Os lixões a céu aberto continuam a ser um dos principais passivos ambientais da Argentina.
O relatório de 2023 do programa “Estado do Ambiente”, elaborado pela Subsecretaria de Ambiente, identifica mais de 5.200 locais ilegais de disposição final de resíduos na Argentina, com uma média superior a dois por município.
O número não melhorou significativamente nos últimos anos, gerando alarme entre especialistas, como a Câmara Argentina de Tratadores e Transportadores de Resíduos Industriais e Especiais (CATRIES) e a Câmara Argentina de Indústrias de Tratamento para a Proteção Ambiental (CAITPA).
O que é um lixão a céu aberto e por que preocupa
As câmaras explicam que estes locais:
- Não possuem impermeabilização do solo
- Carência de controle de líquidos percolados ou gases contaminantes
- Recebem resíduos industriais, perigosos e patogênicos sem classificação
Ao contrário dos aterros sanitários, que são regulamentados e projetados com infraestrutura técnica (camadas impermeáveis, monitoramento de biogás, captura de líquidos), os lixões abertos violam normativas provinciais e nacionais, sem controles efetivos nem sanções adequadas.
Indústria e resíduos: uma relação informal
Um dos fatores mais graves é a baixa taxa de tratamento de resíduos industriais.

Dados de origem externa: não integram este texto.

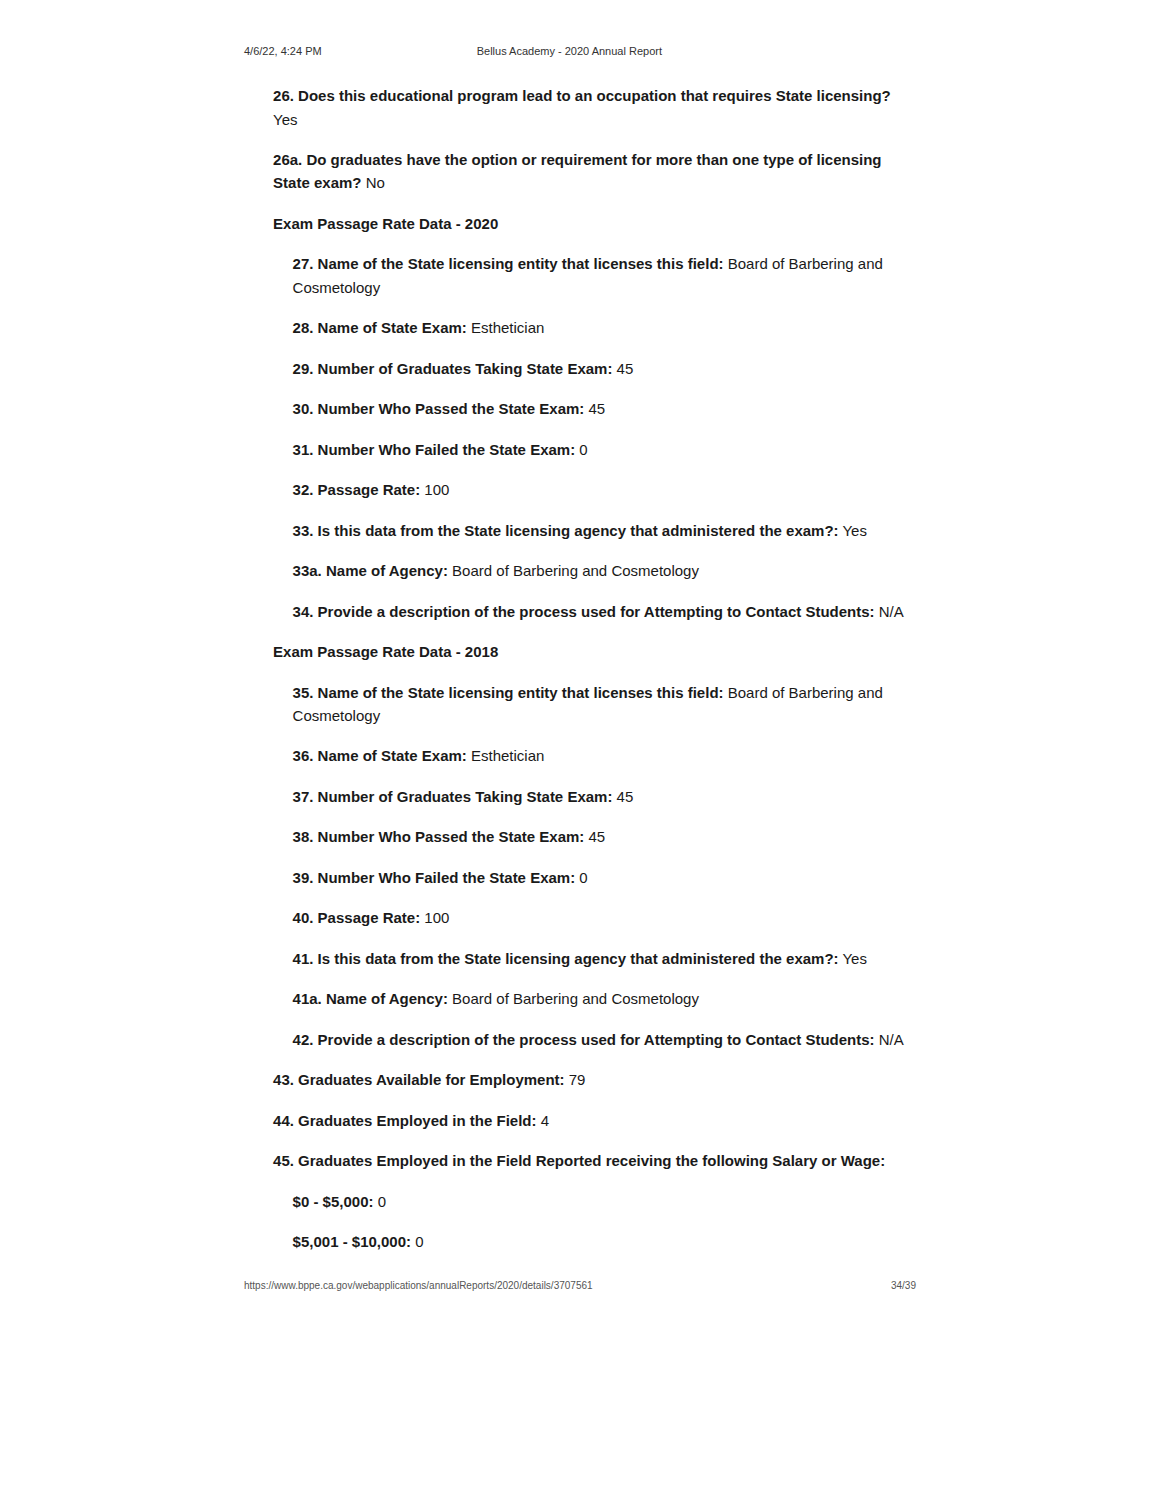4/6/22, 4:24 PM
Bellus Academy - 2020 Annual Report
26. Does this educational program lead to an occupation that requires State licensing? Yes
26a. Do graduates have the option or requirement for more than one type of licensing State exam? No
Exam Passage Rate Data - 2020
27. Name of the State licensing entity that licenses this field: Board of Barbering and Cosmetology
28. Name of State Exam: Esthetician
29. Number of Graduates Taking State Exam: 45
30. Number Who Passed the State Exam: 45
31. Number Who Failed the State Exam: 0
32. Passage Rate: 100
33. Is this data from the State licensing agency that administered the exam?: Yes
33a. Name of Agency: Board of Barbering and Cosmetology
34. Provide a description of the process used for Attempting to Contact Students: N/A
Exam Passage Rate Data - 2018
35. Name of the State licensing entity that licenses this field: Board of Barbering and Cosmetology
36. Name of State Exam: Esthetician
37. Number of Graduates Taking State Exam: 45
38. Number Who Passed the State Exam: 45
39. Number Who Failed the State Exam: 0
40. Passage Rate: 100
41. Is this data from the State licensing agency that administered the exam?: Yes
41a. Name of Agency: Board of Barbering and Cosmetology
42. Provide a description of the process used for Attempting to Contact Students: N/A
43. Graduates Available for Employment: 79
44. Graduates Employed in the Field: 4
45. Graduates Employed in the Field Reported receiving the following Salary or Wage:
$0 - $5,000: 0
$5,001 - $10,000: 0
https://www.bppe.ca.gov/webapplications/annualReports/2020/details/3707561 34/39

Segundo o Observatório de Resíduos Perigosos, uma iniciativa conjunta entre UBA, UNR, CATRIES e CAITPA:
- Em 2024 foram geradas mais de 25 milhões de toneladas
- Apenas o 4,07 % recebeu tratamento adequado
- Há mais de 32.700 empresas geradoras, mas apenas 8,5 % contratam operadores habilitados
“96 % dos resíduos industriais terminam sem tratamento. Muitos vão parar em lixões ilegais, com impacto direto na saúde e no ambiente”, alertou Claudia Kalinec, presidente da CATRIES.
Impactos ambientais e sociais acumulativos
Os lixões abertos geram:
- Líquidos percolados contaminantes, que podem infiltrar os lençóis freáticos e afetar a água potável
- Emissões de biogás, como metano e dióxido de carbono, que contribuem para as mudanças climáticas
- Riscos sanitários e sociais para famílias que vivem perto desses locais, especialmente em bairros populares
“O problema não é a falta de normas, mas sim a ausência de aplicação. As empresas evitam os custos do tratamento legal e ninguém os sanciona”, afirmou Gustavo Solari, presidente da CAITPA.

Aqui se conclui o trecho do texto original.